Abenteuerliches Cruisen zwischen den Genres: Jimi Tenor & Rhythm Taxi im Uebel und Gefährlich

 

Vor den Zugaben Blumen für den Dirigenten, Bandleader und Musiker in Personalunion. Ein seltenes Lächeln huscht über das Gesicht von Jimi Tenor, verlegen wirft er sie einzeln weiter ins Publikum. Einer seiner Songs, „Love And Work“, funktioniert im Hamburger Club Uebel & Gefährlich eher umgekehrt: erst die Arbeit, dann die Liebe der Zuschauer. Ein Spektakel.

Der finnische Musik-Anarchist Lassi Letho alias Jimi Tenor, benannt nach seinem Lieblingsinstrument, dem Tenorsaxofon, wird wegen seines Äußeren oft mit Andy Warhol verglichen. Legendär sein blasser Teint und die XL-Brille. An diesem Abend erweitern ein Umhang voller kleiner Spiegel sowie silbern glänzende Sandalen sein Outfit. Eine coole Sau. Optisch schon ein Hingucker, im Verhalten nicht weniger expressiv. Man muss sich das so vorstellen: Jimi Tenor verkörpert den Taxifahrer, der im Song „Love And Work“ wünscht, die Dame des Herzens auf dem Rücksitz nach Hause fahren zu dürfen. Seine siebenköpfige Band Rhythm Taxi, die ihn auf Tour begleitet, ist das zugkräftige Gefährt mit ordentlich Dampf unter der Motorhaube. Gemeinsam cruisen sie leidenschaftlich zwischen den Genres, zwischen leicht verdaulichen, hochmelodischen Easy Listening-Songs und sperrigen Klangbrocken. Ein Freigeist ohne Hemmungen, der ähnlich Helge Schneider immer einen gewissen ironischen Umgang mit Jazzstandards pflegt.

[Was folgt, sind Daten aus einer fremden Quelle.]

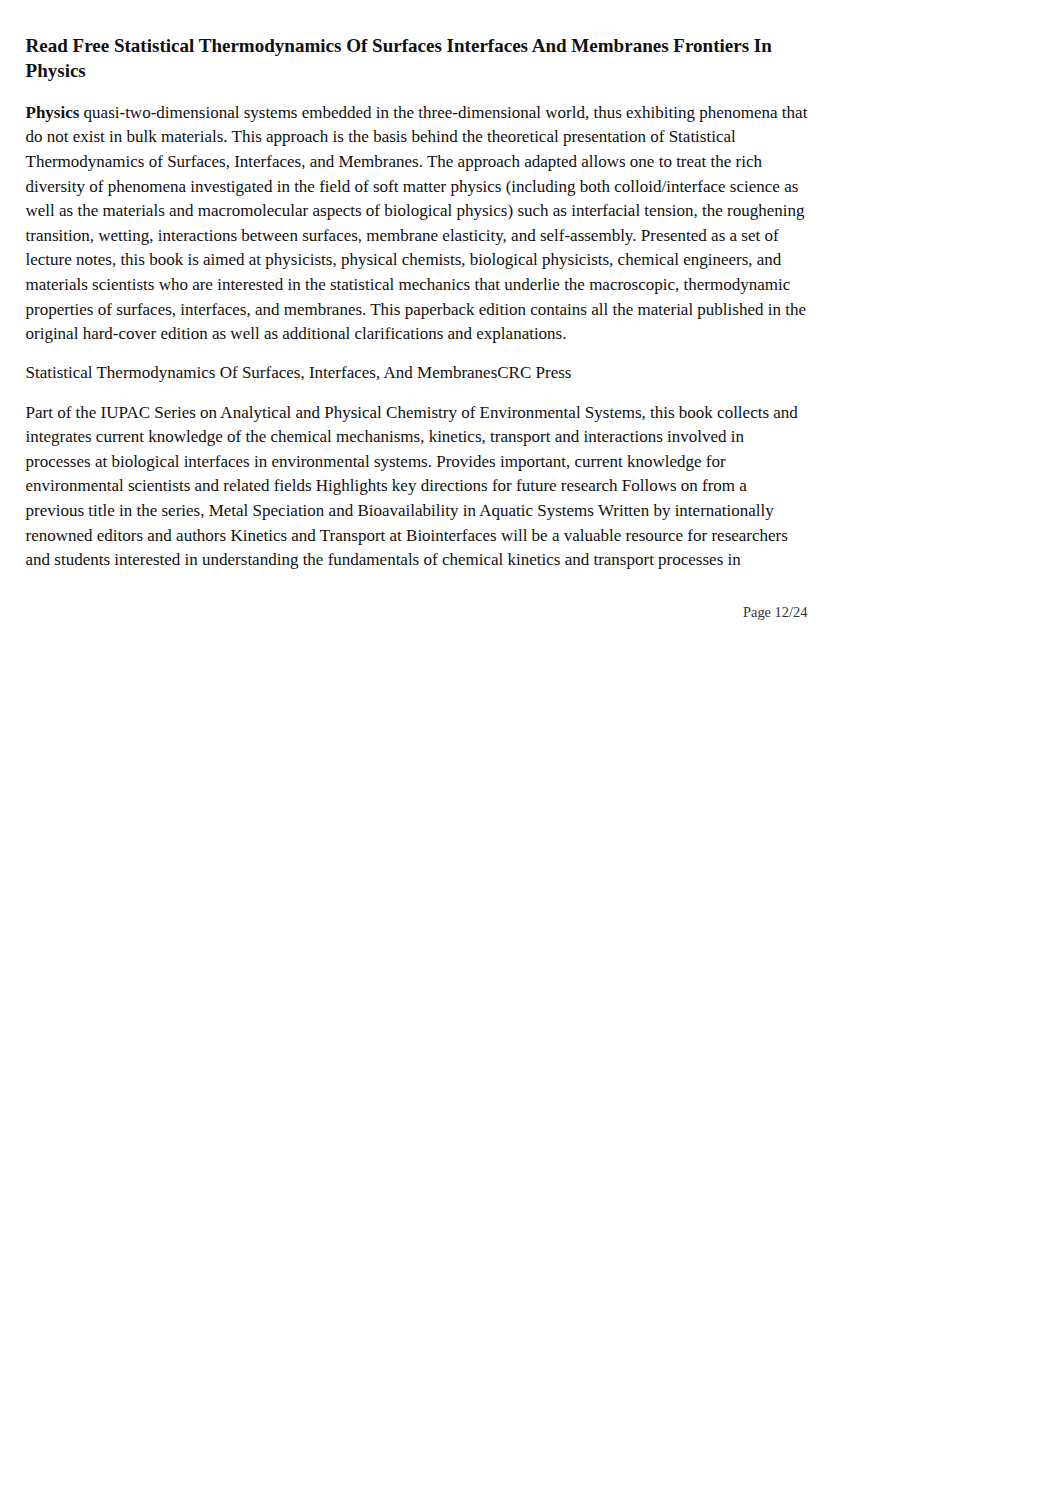Read Free Statistical Thermodynamics Of Surfaces Interfaces And Membranes Frontiers In Physics
Physics quasi-two-dimensional systems embedded in the three-dimensional world, thus exhibiting phenomena that do not exist in bulk materials. This approach is the basis behind the theoretical presentation of Statistical Thermodynamics of Surfaces, Interfaces, and Membranes. The approach adapted allows one to treat the rich diversity of phenomena investigated in the field of soft matter physics (including both colloid/interface science as well as the materials and macromolecular aspects of biological physics) such as interfacial tension, the roughening transition, wetting, interactions between surfaces, membrane elasticity, and self-assembly. Presented as a set of lecture notes, this book is aimed at physicists, physical chemists, biological physicists, chemical engineers, and materials scientists who are interested in the statistical mechanics that underlie the macroscopic, thermodynamic properties of surfaces, interfaces, and membranes. This paperback edition contains all the material published in the original hard-cover edition as well as additional clarifications and explanations.
Statistical Thermodynamics Of Surfaces, Interfaces, And MembranesCRC Press
Part of the IUPAC Series on Analytical and Physical Chemistry of Environmental Systems, this book collects and integrates current knowledge of the chemical mechanisms, kinetics, transport and interactions involved in processes at biological interfaces in environmental systems. Provides important, current knowledge for environmental scientists and related fields Highlights key directions for future research Follows on from a previous title in the series, Metal Speciation and Bioavailability in Aquatic Systems Written by internationally renowned editors and authors Kinetics and Transport at Biointerfaces will be a valuable resource for researchers and students interested in understanding the fundamentals of chemical kinetics and transport processes in
Page 12/24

So sitzt er am Rhodes E-Piano, widmet „Strawberry Place“ all den schönen Frauen im gut besuchten Feldstraßenbunker, greift zur Querflöte und verziert den weichen, aber präzisen BigBand-Sound mit flirrenden Läufen. Dann steht er auf, spielt Saxofon, tippt seinen Nebenmann Juha Kortehisto (Posaune) vom dominanten Bläsertrio (außerdem Tero Lindberg - Flügelhorn, Jukka Eskola - Trompete) an, um auch ihn zu einem Solo zu animieren. Spontaneität und Interaktion zwischen den Musikern durchziehen das gesamte Konzert, und es wird klar: Die da oben haben Spaß - und wir hier unten auch.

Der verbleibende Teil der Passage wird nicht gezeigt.